Le vénérable maître, le saint Ibn Atâï-Llâh dit dans ses Hikam: "Puisque tu sais que le diable ne t'oubliera jamais, à toi de ne pas oublier Celui qui tient la mèche de ton front" (Coran, XI, 59)! Et notre maître disait:

"La vraie manière de faire du tort à l'ennemi, c'est de s'occuper de l'amour de l'Ami; par contre, si tu t'occupes à faire la guerre à l'ennemi, il aura obtenu ce qu'il a voulu de toi, et tu auras perdu en même temps l'occasion d'aimer l'Ami."

Et nous disons: tout bien est dans le souvenir (dhikr) de Dieu, et la voie qui mène vers Lui ne passe pas ailleurs que par la résignation à l'égard du monde, l'isolement à l'égard des gens et la discipline extérieure et intérieure. "Rien n'est plus utile au coeur que la solitude, car par elle il entre dans l'arène de la méditation", comme l'a dit le vénérable maître, le saint Ibn 'Atâi-Llâh (que Dieu soit satisfait de lui) dans ses Hikam.
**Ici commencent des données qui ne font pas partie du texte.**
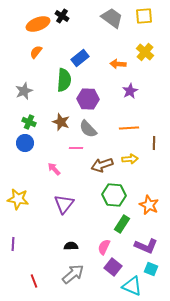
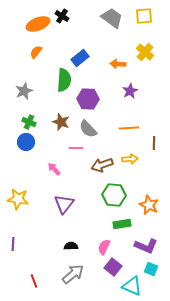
blue circle: moved 1 px right, 1 px up
green rectangle: rotated 48 degrees clockwise
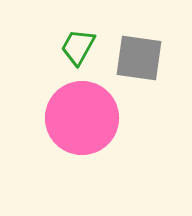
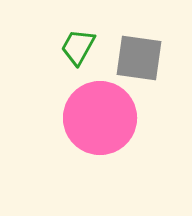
pink circle: moved 18 px right
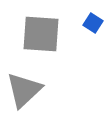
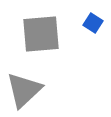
gray square: rotated 9 degrees counterclockwise
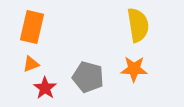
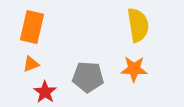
gray pentagon: rotated 12 degrees counterclockwise
red star: moved 4 px down
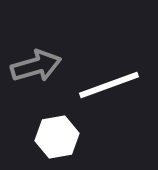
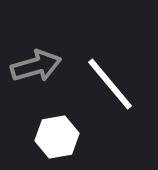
white line: moved 1 px right, 1 px up; rotated 70 degrees clockwise
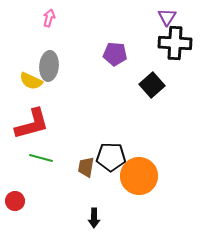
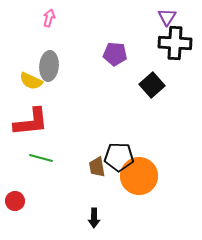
red L-shape: moved 1 px left, 2 px up; rotated 9 degrees clockwise
black pentagon: moved 8 px right
brown trapezoid: moved 11 px right; rotated 20 degrees counterclockwise
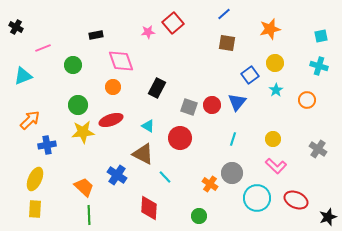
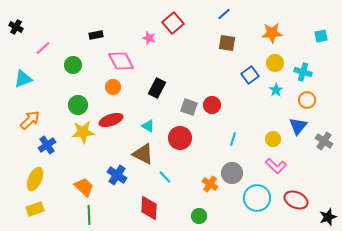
orange star at (270, 29): moved 2 px right, 4 px down; rotated 10 degrees clockwise
pink star at (148, 32): moved 1 px right, 6 px down; rotated 24 degrees clockwise
pink line at (43, 48): rotated 21 degrees counterclockwise
pink diamond at (121, 61): rotated 8 degrees counterclockwise
cyan cross at (319, 66): moved 16 px left, 6 px down
cyan triangle at (23, 76): moved 3 px down
blue triangle at (237, 102): moved 61 px right, 24 px down
blue cross at (47, 145): rotated 24 degrees counterclockwise
gray cross at (318, 149): moved 6 px right, 8 px up
yellow rectangle at (35, 209): rotated 66 degrees clockwise
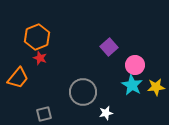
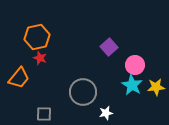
orange hexagon: rotated 10 degrees clockwise
orange trapezoid: moved 1 px right
gray square: rotated 14 degrees clockwise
Et nous disons: rien n'est plus utile au coeur que l'abnégation à l'égard du monde et le fait d'être assis devant les saints de Dieu.
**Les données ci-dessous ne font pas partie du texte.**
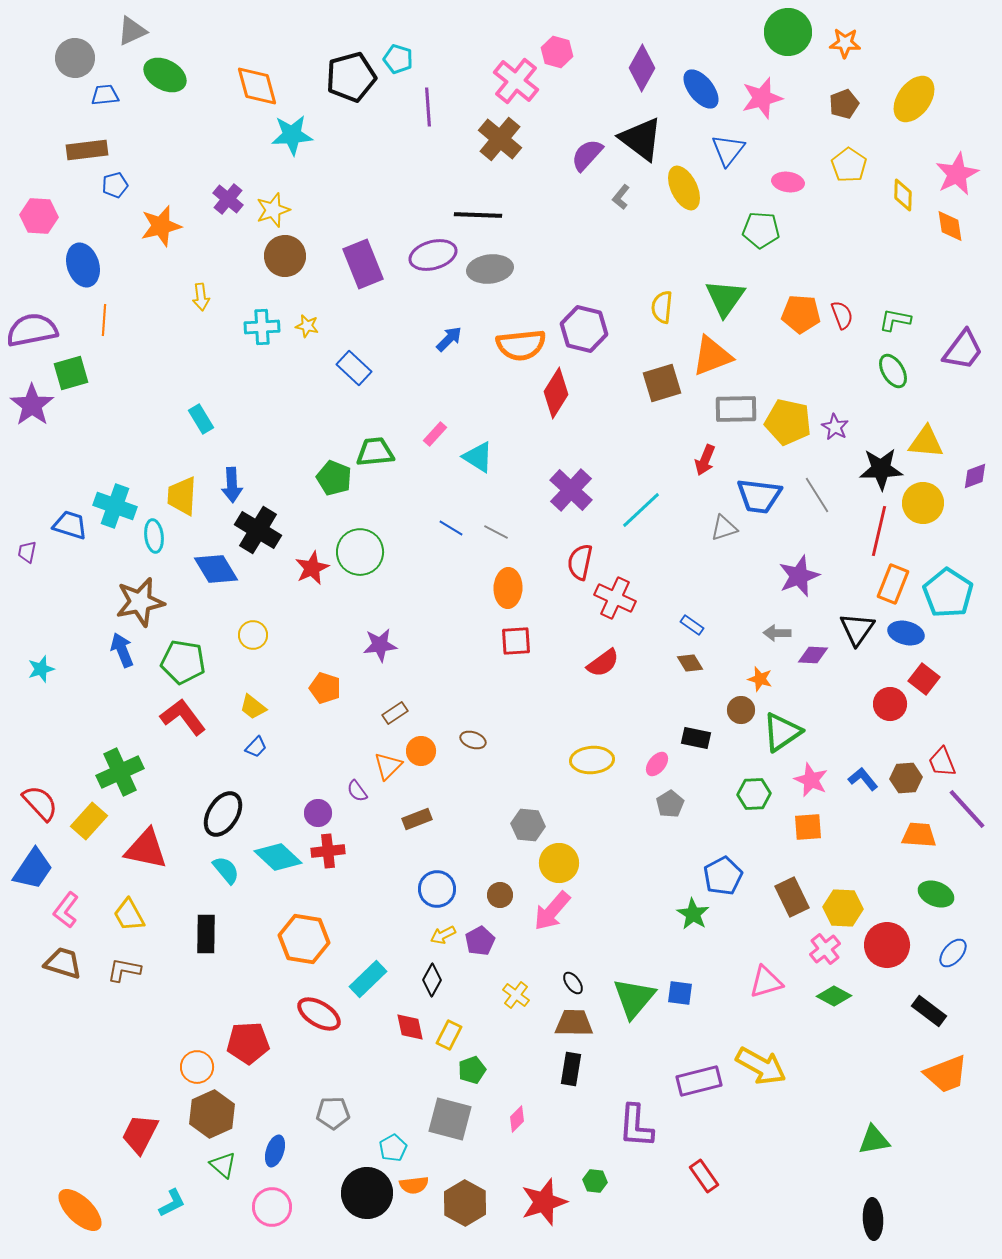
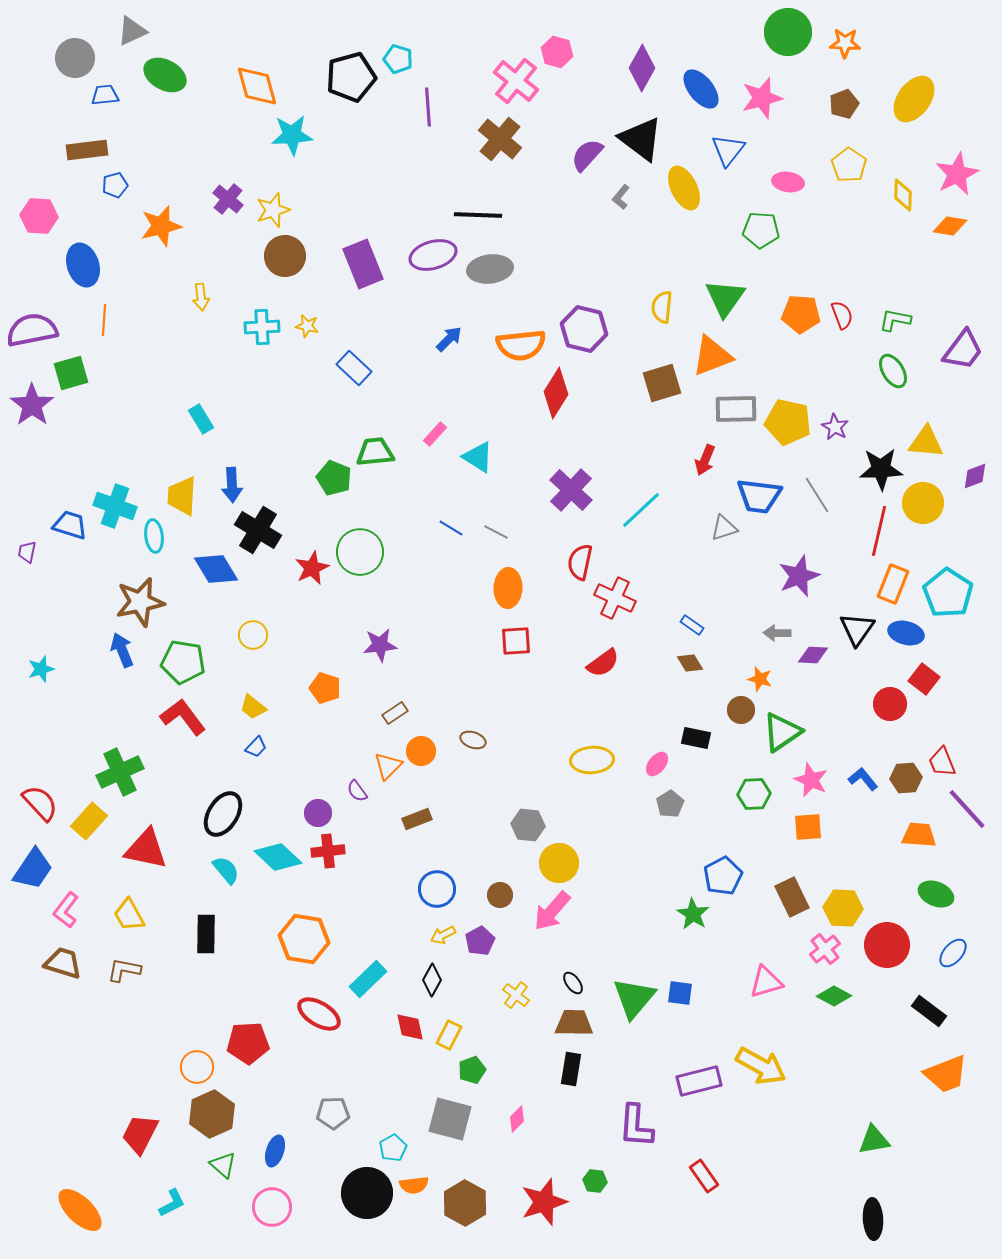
orange diamond at (950, 226): rotated 72 degrees counterclockwise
La détrônisation de l'ego est pour nous et pour tous les maîtres de la Voie une condition nécessaire; et en ce sens l'un d'eux a dit: "Cela même que vous craignez de moi, mon coeur le désire". Mais il ne faut pas, ô faqir, que tu en dises autant, avant de l'avoir dit à ta propre âme obligée à marcher sur ce chemin, et non par ailleurs.

'Tenir la mèche de son front" est une expression arabe et se réfère au fait qu'un cheval peut être dominé en le saisissant par la mèche de son front.